The shape of the 3D tensor to generate.

probs: tuple, list, numpy.ndarray, or None optional

A 2D array of probabilities where the first dimension is the batch size equal to the batch size of X and the second dimension is the alphabet size. The values should be the probability of that character occuring in that sequence. If a batch size of 1 is used when the batch size of X is greater than 1, the same probabilities are used for each sequence. The sum of probabilities across the alphabet axis must be equal to 1. If None, use a uniform distribution across the axis specified in shape. Default is [[0.25, 0.25, 0.25, 0.25]].

dtype: str or numpy.dtype, optional

The datatype to return the matrix as. Default is ‘int8’.

random_state: int or numpy.random.RandomState or None, optional

The random state to use for generation. If None, do not use a deterministic seed. Default is None.

Returns

ohe: torch.Tensor

A tensor with the specified shape that is one-hot encoded.

tangermeme.utils.reverse_complement(seq, complement_map={'A': 'T', 'C': 'G', 'G': 'C', 'T': 'A'}, allow_N=True)

Return the reverse complement of a single sequence.

This function will take in a single one-hot encoding of a sequence, or a single string, and return the reverse complement. If the input is a torch tensor, the encoding is simply flipped along both axes. If the input is a string, it is flipped and then each value is flipped according to the provided complement map.

Note that this function will not convert your sequence to upper-case or modify it in any other manner.

Parameters

seq: str or torch.Tensor w/ shape (alphabet_size, length)

The sequence to be reverse complemented.

complement_map: dict, optional

The ordering and complement of each nucleotide. When the input is a string, this is used to directly convert characters. When the input is a torch tensor, the ordering of keys is assumed to be the order of characters in the alphabet and the manner in which to flip depends on it. Default is the nucleotide alphabet.

allow_N: bool, optional

Whether to allow N characters when doing the reverse complement. Only matters when reverse complementing strings. Default is True.

Returns

rev_comp: str or torch.Tensor w/ shape (alphabet_size, length)

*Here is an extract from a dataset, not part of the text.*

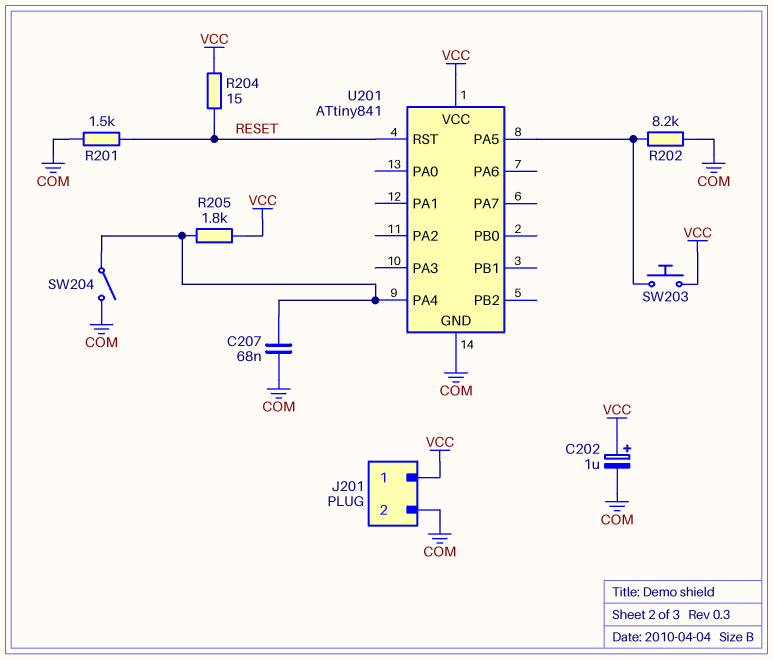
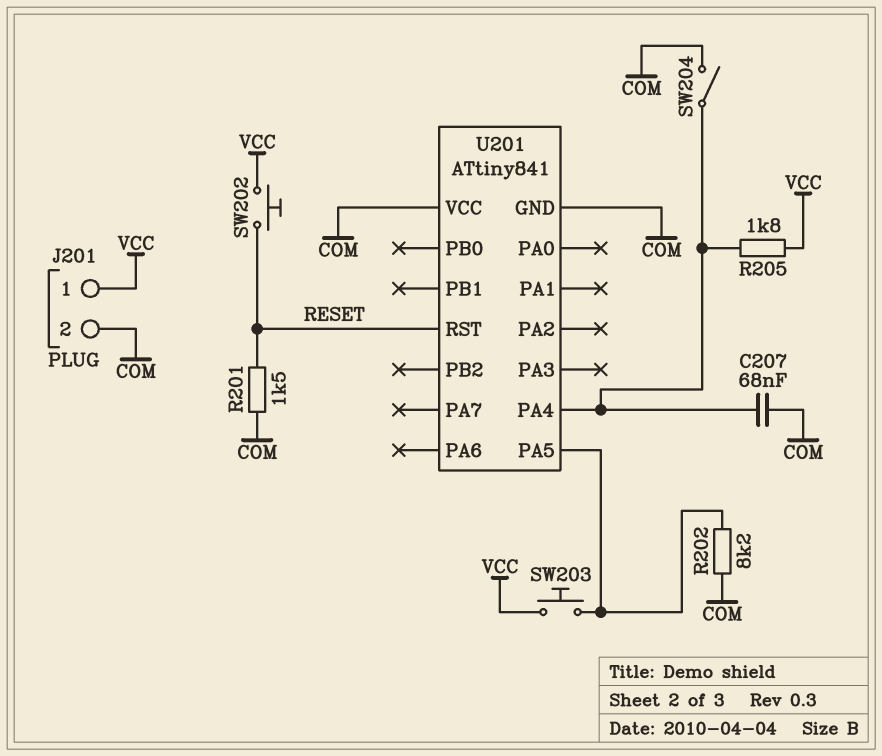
C202: 1uF (plus VCC, minus COM) -> none
R204: 15 (RESET, VCC) -> none
SW202: none -> button (RESET, VCC)
U201 pin VCC: VCC -> COM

The reverse complemented string or

tangermeme.utils.unchunk(X, lengths=None, overlap=0)

Unchunk fixed-length segments back into variable-length sequences.

After chunking a set of variable length sequences into fixed-length chunks and applying some method on the chunks that results in some bp-resolution result, merge the chunks back into a tensor of the same length as the original sequence. When the final chunk was discarded due to the original sequence not being divisible by the chosen size, that portion will not be reconstructed by this method.

The overlap value should be the same as when the sequence was chunked, and should correspond to the number of positions that are shared across adjacent examples. When overlap is set to a value greater than 0, half of the overlap goes to the elements as follows:

<————* |

overlap

*———–>

Parameters

X: list or numpy.ndarray or torch.tensor, shape=(-1, n_outputs, size)

A set of fixed-length tensors for any number of outputs. Usually the result of applying chunk and then some form of model.

lengths: list or numpy.ndarray or torch.tensor, shape=(-1,) or None

The original lengths of the elements that were chunked. This is not the number of chunks produced, which will be influenced by the overlap, but the actual length in bp of the original sequences. If None, assume that all chunks in X come from a single variable-length sequence. Default is None.

overlap: int, optional

The number of bp overlap between adjacent chunks. Default is 0.

Returns

y: list of torch.Tensors or one torch.Tensor, shape=(n_outputs, -1)

A list of variable-length tensors if lengths is provided, otherwise a single tensor.